Google Integrating Analytics with SEO Tools
Google is tying its Analytics and Webmaster Tools applications more closely together in an effort to give Web publishers a joint view of internal site traffic and search engine optimization (SEO) data.
Tue, June 07, 2011
IDG News Service — Google (GOOG) is tying its Analytics and Webmaster Tools applications more closely together in an effort to give Web publishers a joint view of internal site traffic and search engine optimization (SEO) data.
Web publishers can apply to participate in a test run of the linked tools.
This initial integration attempt will surface some Webmaster Tools data in the Analytics interface, such as the number of Google search queries and the query terms that returned pages from the publisher's site, as well as the number of times and the rate at which users clicked to the site from Google results.
Many webmasters have had to keep Google Analytics open in one browser window and Webmaster Tools open in another, said Kevin Lee, CEO of Didit, a search engine marketing firm.
"It's great to see that Google will merge data across the platforms with an integration," he said via e-mail.
In addition, Web publishers will be able to slice-and-dice the SEO data and create graphs using Analytics tools. "For example, you can filter for queries that had more than 100 clicks and see a chart for how much each of those queries contributed to your overall clicks from top queries," wrote Christina Chen and Torrey Hoffman from Google's Webmaster Tools group in a blog post on Tuesday.

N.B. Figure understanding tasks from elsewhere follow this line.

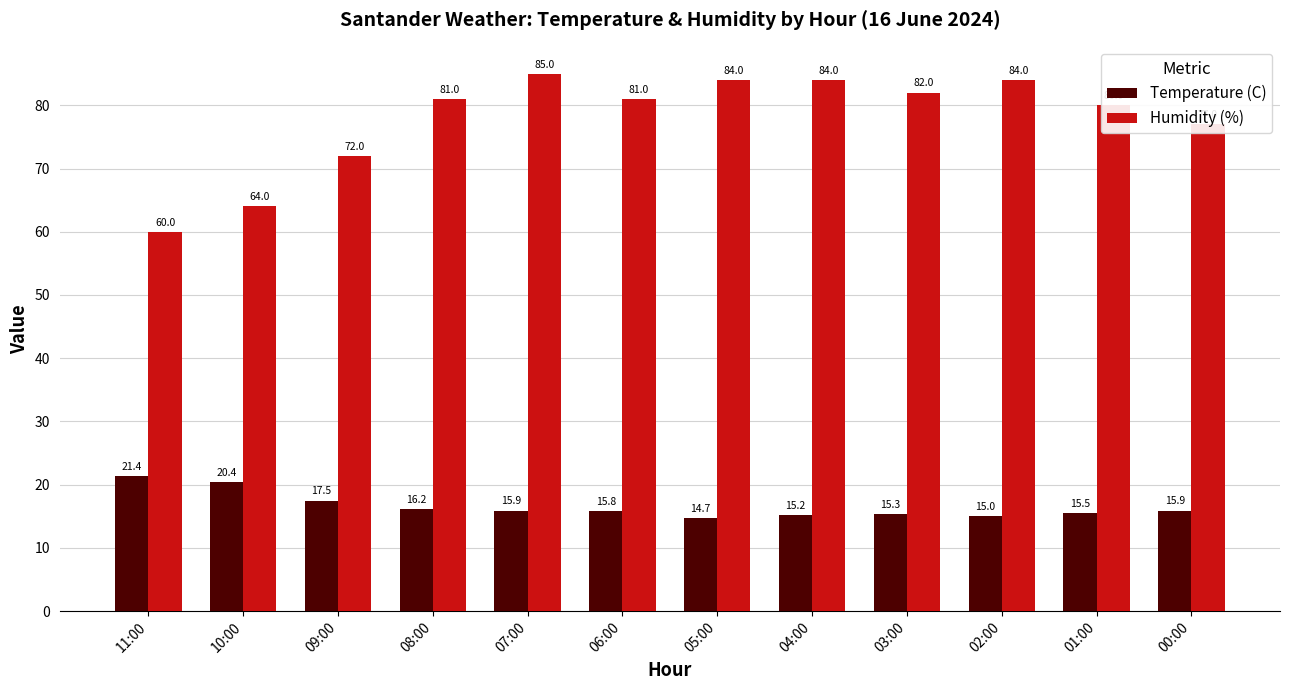

Where is Temperature (C) nearest to the value 18?

09:00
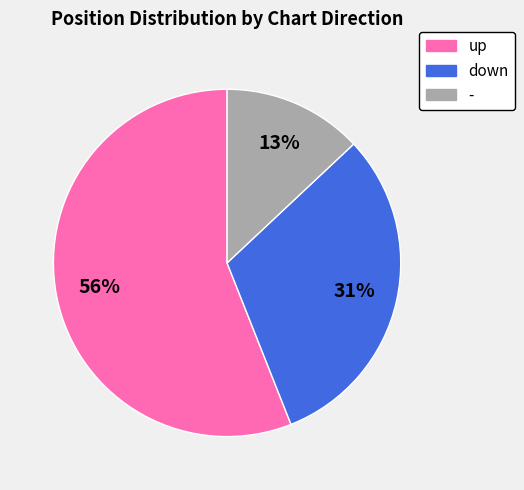

The up slice represents 47% of the pie. True or false?

False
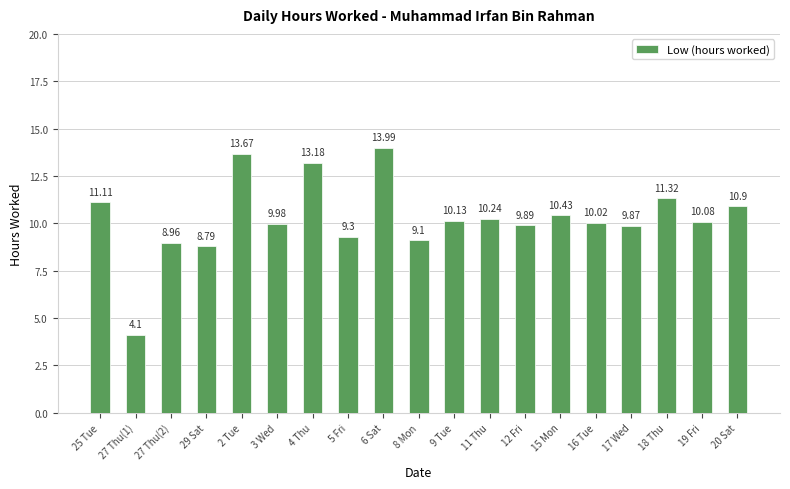

Rank the categories by value from lowest to highest.

27 Thu(1), 29 Sat, 27 Thu(2), 8 Mon, 5 Fri, 17 Wed, 12 Fri, 3 Wed, 16 Tue, 19 Fri, 9 Tue, 11 Thu, 15 Mon, 20 Sat, 25 Tue, 18 Thu, 4 Thu, 2 Tue, 6 Sat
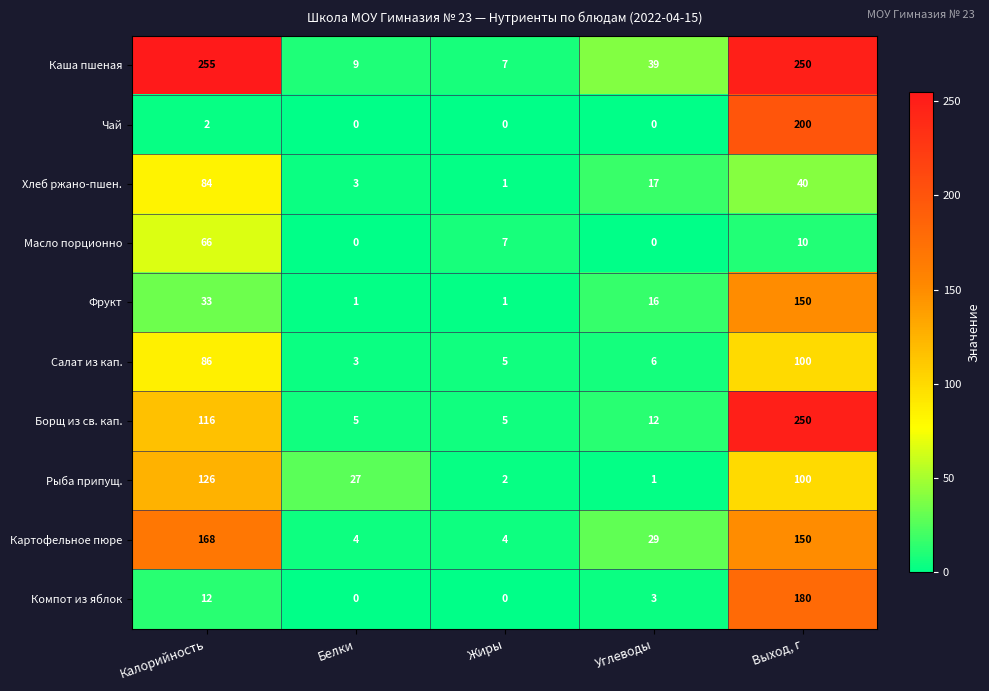

How many distinct data groups are displayed?

10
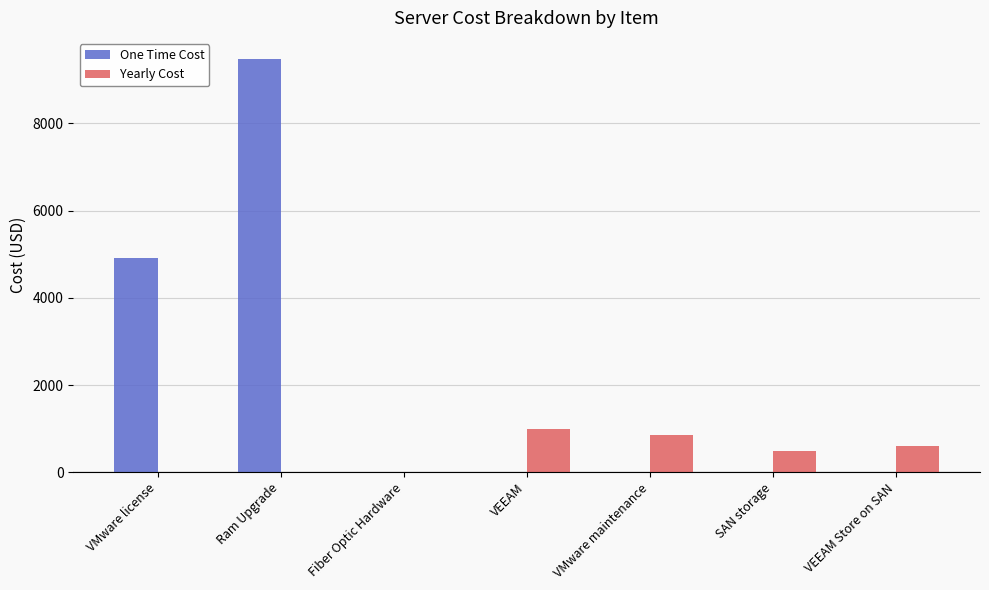

What is the sum of all Yearly Cost values?

2940.2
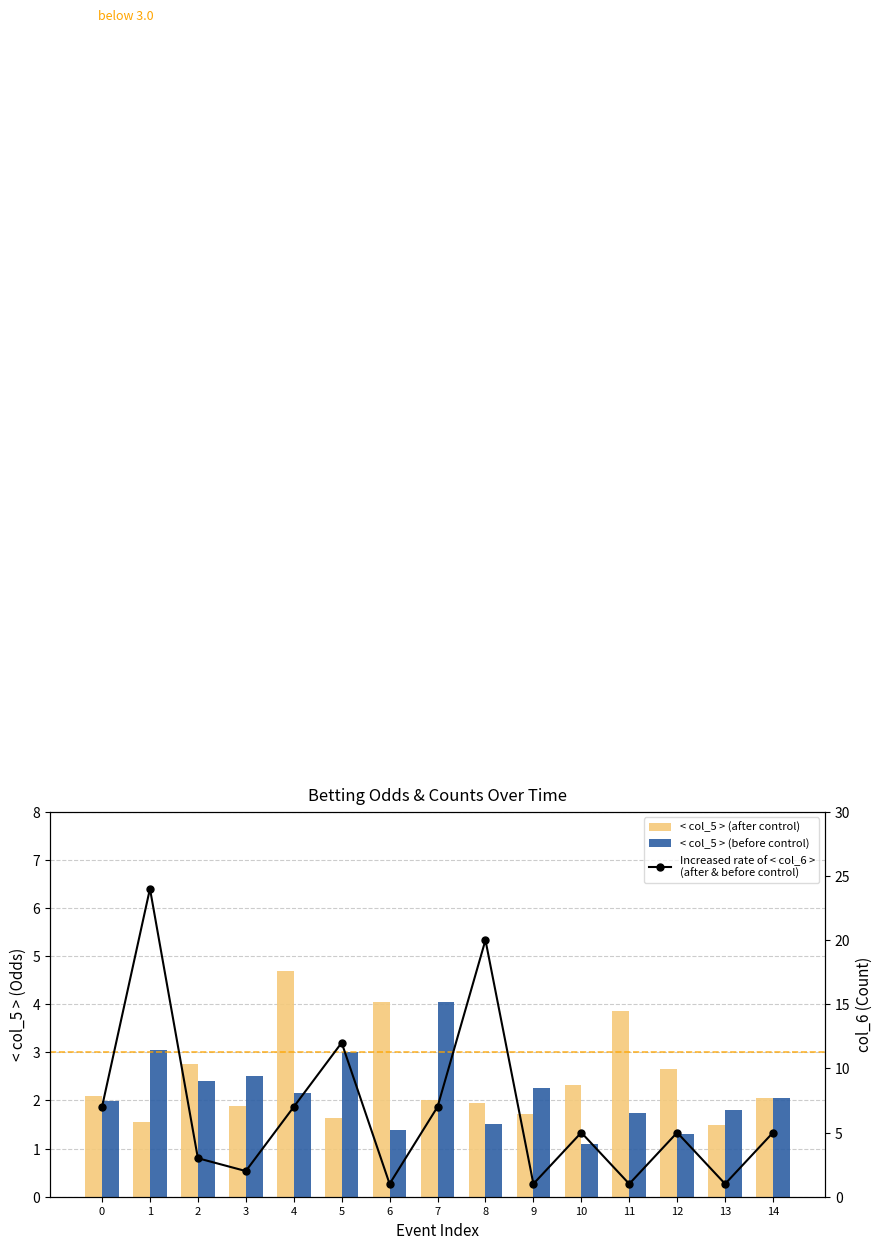

What is the greatest value displayed?

24.0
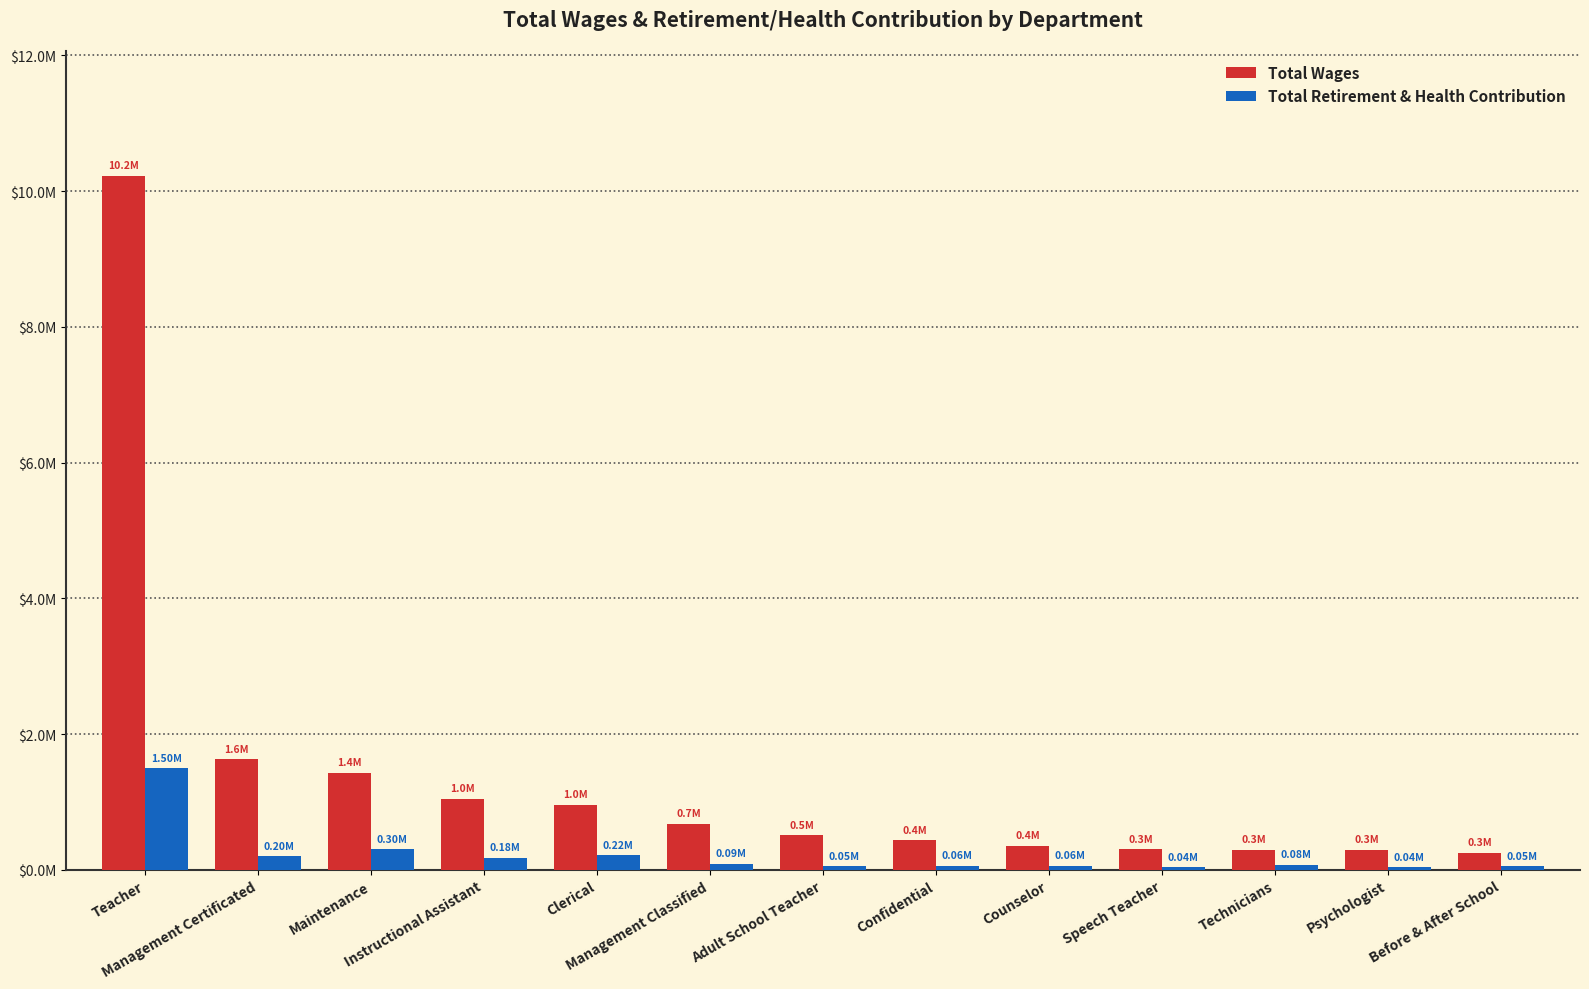

Are the bars horizontal?

No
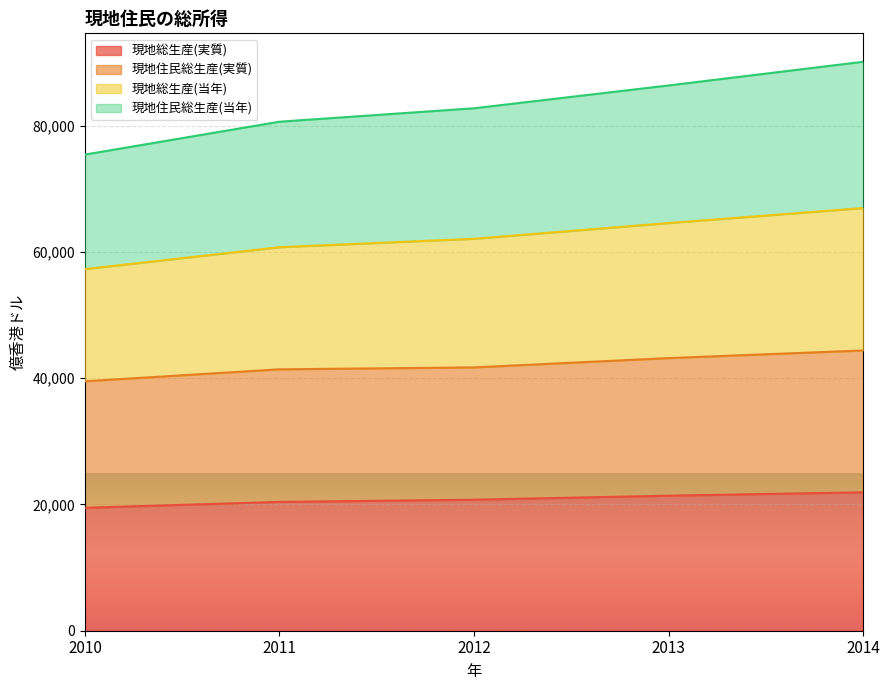

What is the total value across all series at 2011?

80617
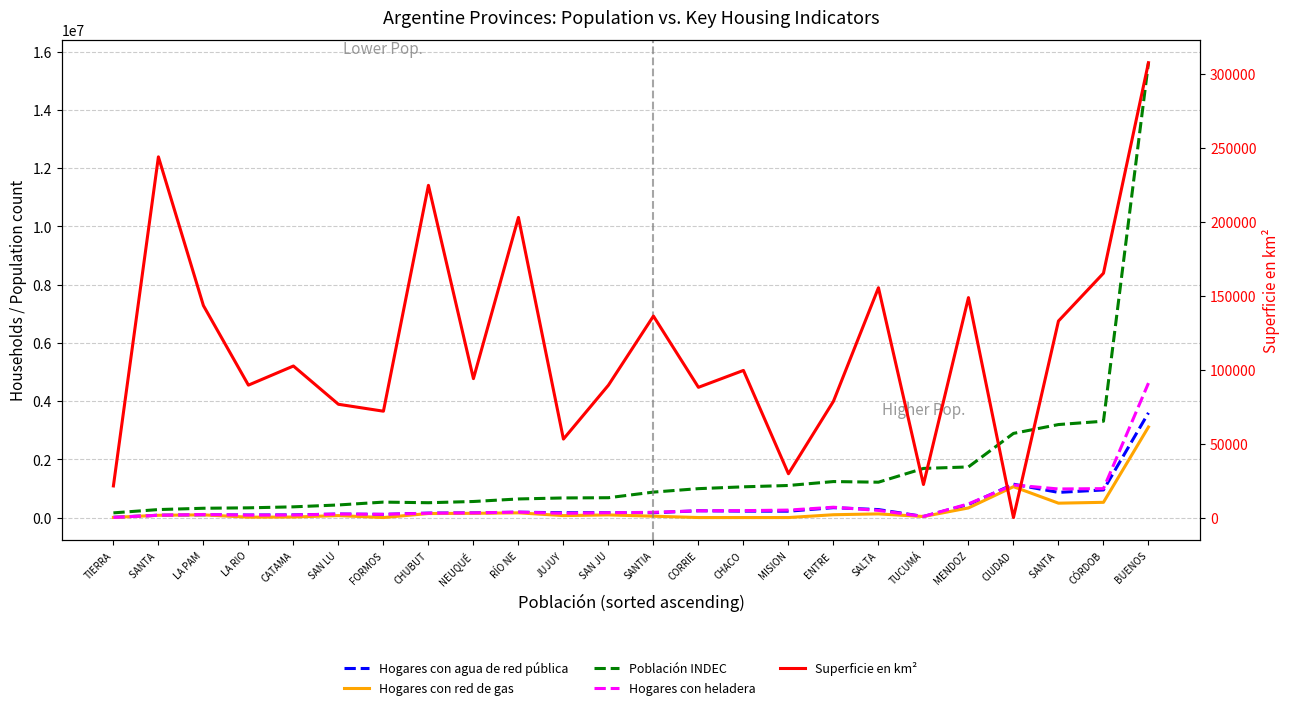

What is the value of the Hogares con agua de red pública point at the 21st from the left?

1145483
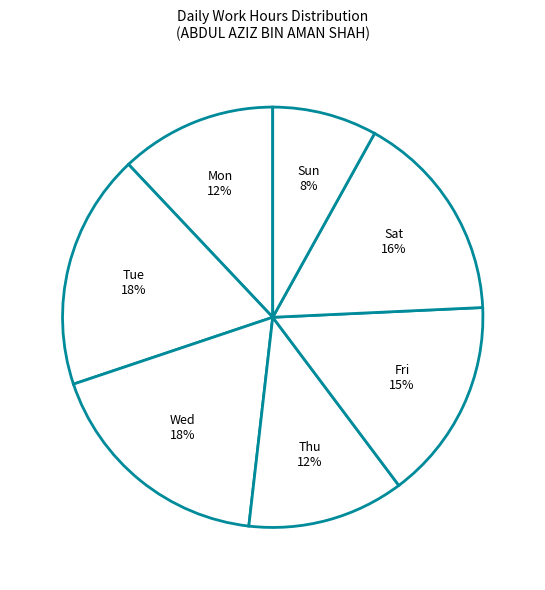

Which slice is the largest?

10-Tue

While Webmaster Tools data focuses on how a site's pages perform in Google search results, Analytics tracks users' activities within the site. Having a combined view of both sets of data has been a popular request.
"We've heard from many of you that an integration between Webmaster Tools and Google Analytics is at the top of your wishlists," wrote Trevor Claiborne, from the Google Analytics group in another blog post.
Didit's Lee said that meshing the data from the two applications will make life easier for webmasters.
"Combining the data will give webmasters even more insight into what happened and what to change to have more positive outcomes and less negative ones," he said.